Михоэлс нигде не повторялся в образе «маленького человека», каждому из них он придавал не только свое толкование, но и самобытное театральное выражение.
{217} Вот, например, Шимеле Сорокер. Его история — это вариант мольеровской темы о мещанине во дворянстве, но старое литературное содержание — лягушка, раздувшаяся в вола, — вложено в самобытные формы еврейской музыкальной комедии. Самый жанр ее требует некоторой условности и известной схематизации. Театр нашел правильное решение, резко противопоставил два мира: мир простонародья, прибитого, но не унывающего, находящего отраду в любой шутке или самой маленькой радости, — и мир надменных, самодовольных и черствых местечковых богачей. Шимеле Сорокер сразу вызывает симпатии зрителя своей порядочностью, мягкостью характера, отзывчивостью. Когда он неожиданно богатеет и должен по-иному вести себя в этом новом положении, Михоэлс — Шимеле все время дает понять, что важность разбогатевшего портняжки — только игра, что доброе сердце его не изменят денежные ассигнации.

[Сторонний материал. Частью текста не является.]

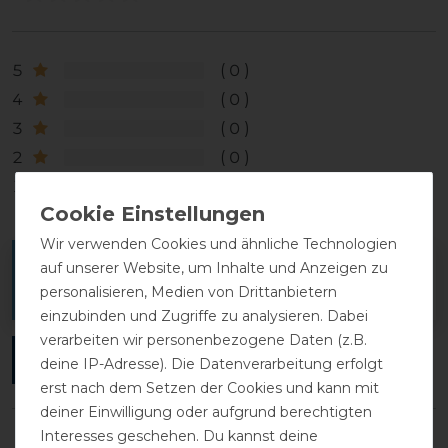
5
0
4
0
3
0
2
0
1
0
Wir verwenden Cookies und ähnliche Technologien
Melde dich an, um eine Kundenrezension zu
auf unserer Website, um Inhalte und Anzeigen zu
personalisieren, Medien von Drittanbietern
verfassen.
einzubinden und Zugriffe zu analysieren. Dabei
verarbeiten wir personenbezogene Daten (z.B.
ANMELDEN
deine IP-Adresse). Die Datenverarbeitung erfolgt
erst nach dem Setzen der Cookies und kann mit
deiner Einwilligung oder aufgrund berechtigten
Interesses geschehen. Du kannst deine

Меня поразила сценическая находка Михоэлса. В тот момент, когда Шимеле узнает о выигрыше, он на мгновение застывает, пораженный, щиплет себя за ухо, чтобы проверить, не во сне ли все это, затем по-детски радуется, но сразу становится серьезным, принимает неестественно важный вид, делает жест в воздухе над головой, словно украшает себя наполеоновской треуголкой, и, наконец, выдвинув одну ногу вперед, победоносно скрещивает на груди руки.
Это гротеск, карикатура и вместе с тем социальная пародия. Однако в этой пародии соблюдены реальные отношения между людьми различных общественных положений. С Шимеле Сорокером начинает заигрывать местный богач Ошер Файн. К портному является сват Соловейчик (его с задорной непосредственностью играл Зускин), который спускался на сцену с театрального потолка на раскрытом зонтике, как на парашюте. По режиссерскому {218} замыслу — это был прозрачный символ «человека воздуха».
Вокруг новоиспеченного богача развертывалась целая фантасмагория. Жена Шимеле, еще недавно скромная и незаметная Эти-Меня, требовала, чтобы ее звали теперь Эрнестиной Ефимовной, мнимые кинодельцы выманивали деньги у Сорокера для «выгодного предприятия», родственники, никогда не являвшиеся к бедному портному, льстили ему и требовали помощи. Словом, Шимеле узнал заботы и волнения, о которых прежде и понятия не имел. Живые эпизоды комедии как бы служили наглядной иллюстрацией к известному куплету из песни Беранже:
«Богачу не сладко спится,
Хоть мягки пуховики,
Как евангельские птицы,
Веселятся бедняки».
Театр словно отгородил друг от друга мир бедности и мир богатства, согрев первый теплом симпатии и лиризма, а второй осмеяв средствами театрального преувеличения и глубочайшей издевки.
Вдумчивый зритель, даже не особенно напрягая воображение, мог себе представить, какой трагедией для богача Файна было бы потерять капитал, тогда как Шимело Сорокер в своей почти детской непосредственности счастлив, что он разорился и что с него спали путы богатства.
И вот музыкальная комедия с куплетами и танцами, почти оперетта, завершается. Конец — не морализующий, а утверждающий, что честный труд выше праздности и богатства, что поэзия жизни несравненно выше ее прозы с надменностью денежных мешков и плутоватостью дельцов.